Because last week during a visit to the Equal Justice Initiative’s Legacy Museum, I learned that Alabama’s constitution still upholds school segregation—despite the Supreme Court case Brown v. Board that ruled racial segregation in schools unconstitutional.
Now before anyone argues that voters shot down referendums to amend the language because of funding concerns, let’s also consider the fact that some school districts in Alabama and in several other southern states have tried and succeeded in efforts to secede and reinforce segregation.
And nationally, housing policies still cause segregated communities that obviously lead to segregated schools.
One thing was confirmed for me on that trip to Montgomery—as much as things change, they stay the same.
Enslavement and oppression lives in the form of inflated Black imprisonment. Some White people still don’t want their kids to go to school with Black kids. And state and federal laws protect institutional racism.
This is America, 2018.
Hope: Better Educators, Better Advocates
Visiting the South has always been bittersweet to me. The visual aesthetic of the land and the southern hospitality are things you can’t really find in the midwest.
But the trees often remind me of Billie Holiday’s “Strange Fruit”. Historical landmarks make me think about the brutality of slavery and Jim Crow. And I can’t help but wonder if I cross into the “wrong part of town,” will I be the next victim of racial hostility?
So on top of all that, the visit our team took to the Legacy Museum and National Memorial for Peace and Justice in Montgomery last week was tough.
My friend Vesia’s comment about the emotion behind it all hit the nail on the head.
Moving especially slow this morning as I head to the lynching memorial. After doing some homework, today’s lynchings are systemic and much more Sophisticated than rope, tree and an adoring crowd. It’s a tough topic and not sure where I’ll be emotionally in a few hours.
— Vesia Hawkins (@vesiawils) October 4, 2018
But if there is a bright side to being slapped in the face with oppression, it’s the beauty of learning about history and applying it to the work we’re doing. Because I know for a fact that we all left Montgomery feeling empowered and more focused.

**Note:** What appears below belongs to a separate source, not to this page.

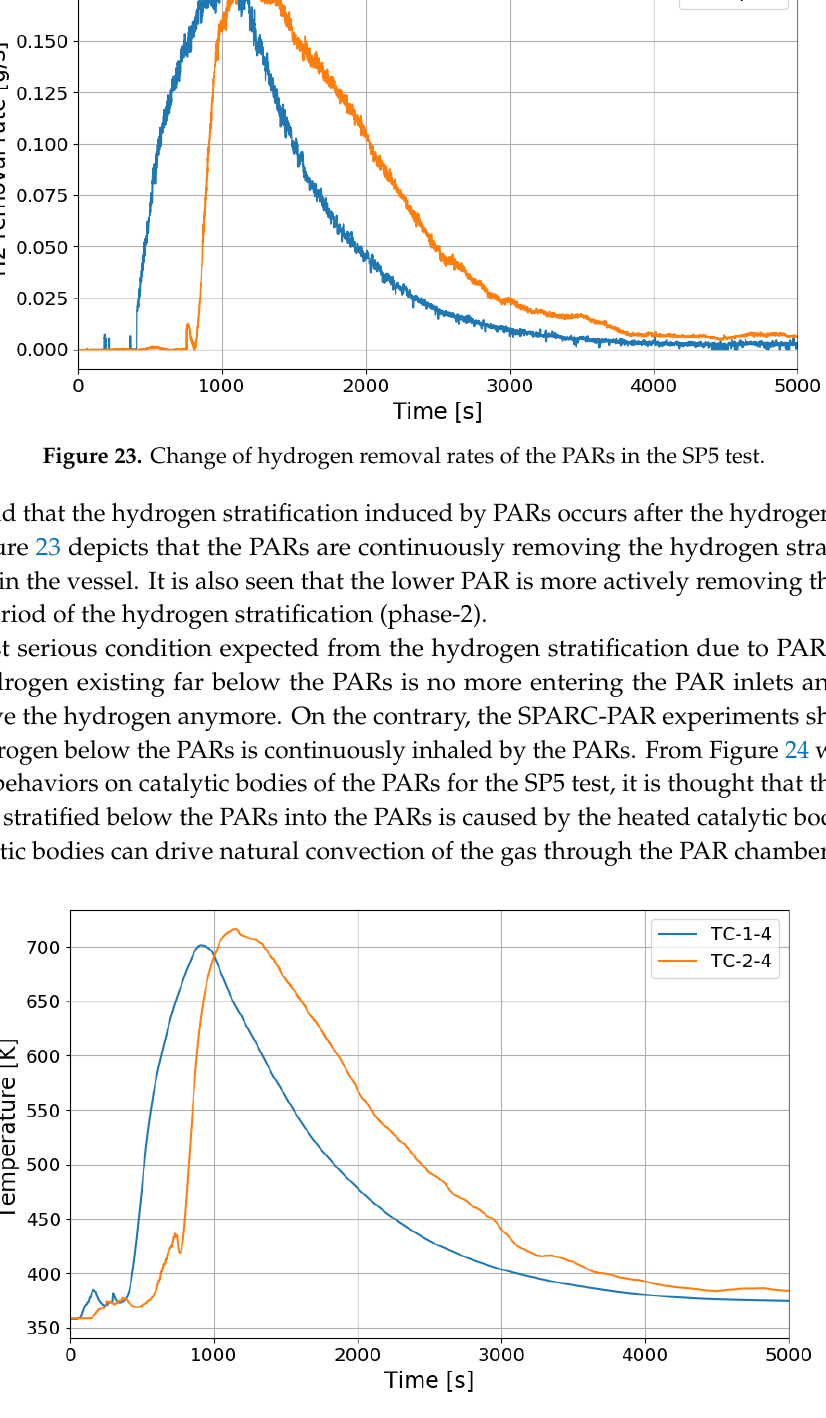
Figure 22. Gas velocities at the inlet of the PARs for the SP5 test, VWV ‐ 01: the right upper PAR, VWV ‐ 02: the left lower PAR.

Ready to explode with truth about educational systems & educators not fulfilling their promise of high quality & comprehensive education for our children of color. Thank you @ImAlmaMarquez @Cinb03 @radiokeri @vesiawils @RealTalkGwenS @SethABQ @edu_post, I am changed. https://t.co/XCutseKji6
— Marisol Rerucha (@mreruchie) October 5, 2018
I was at that point in this work where hopelessness and exhaustion were setting in. But witnessing two Black youth react to seeing the names of their ancestors who’d been lynched got me back on track.
My fight for access and opportunity for marginalized communities is for them.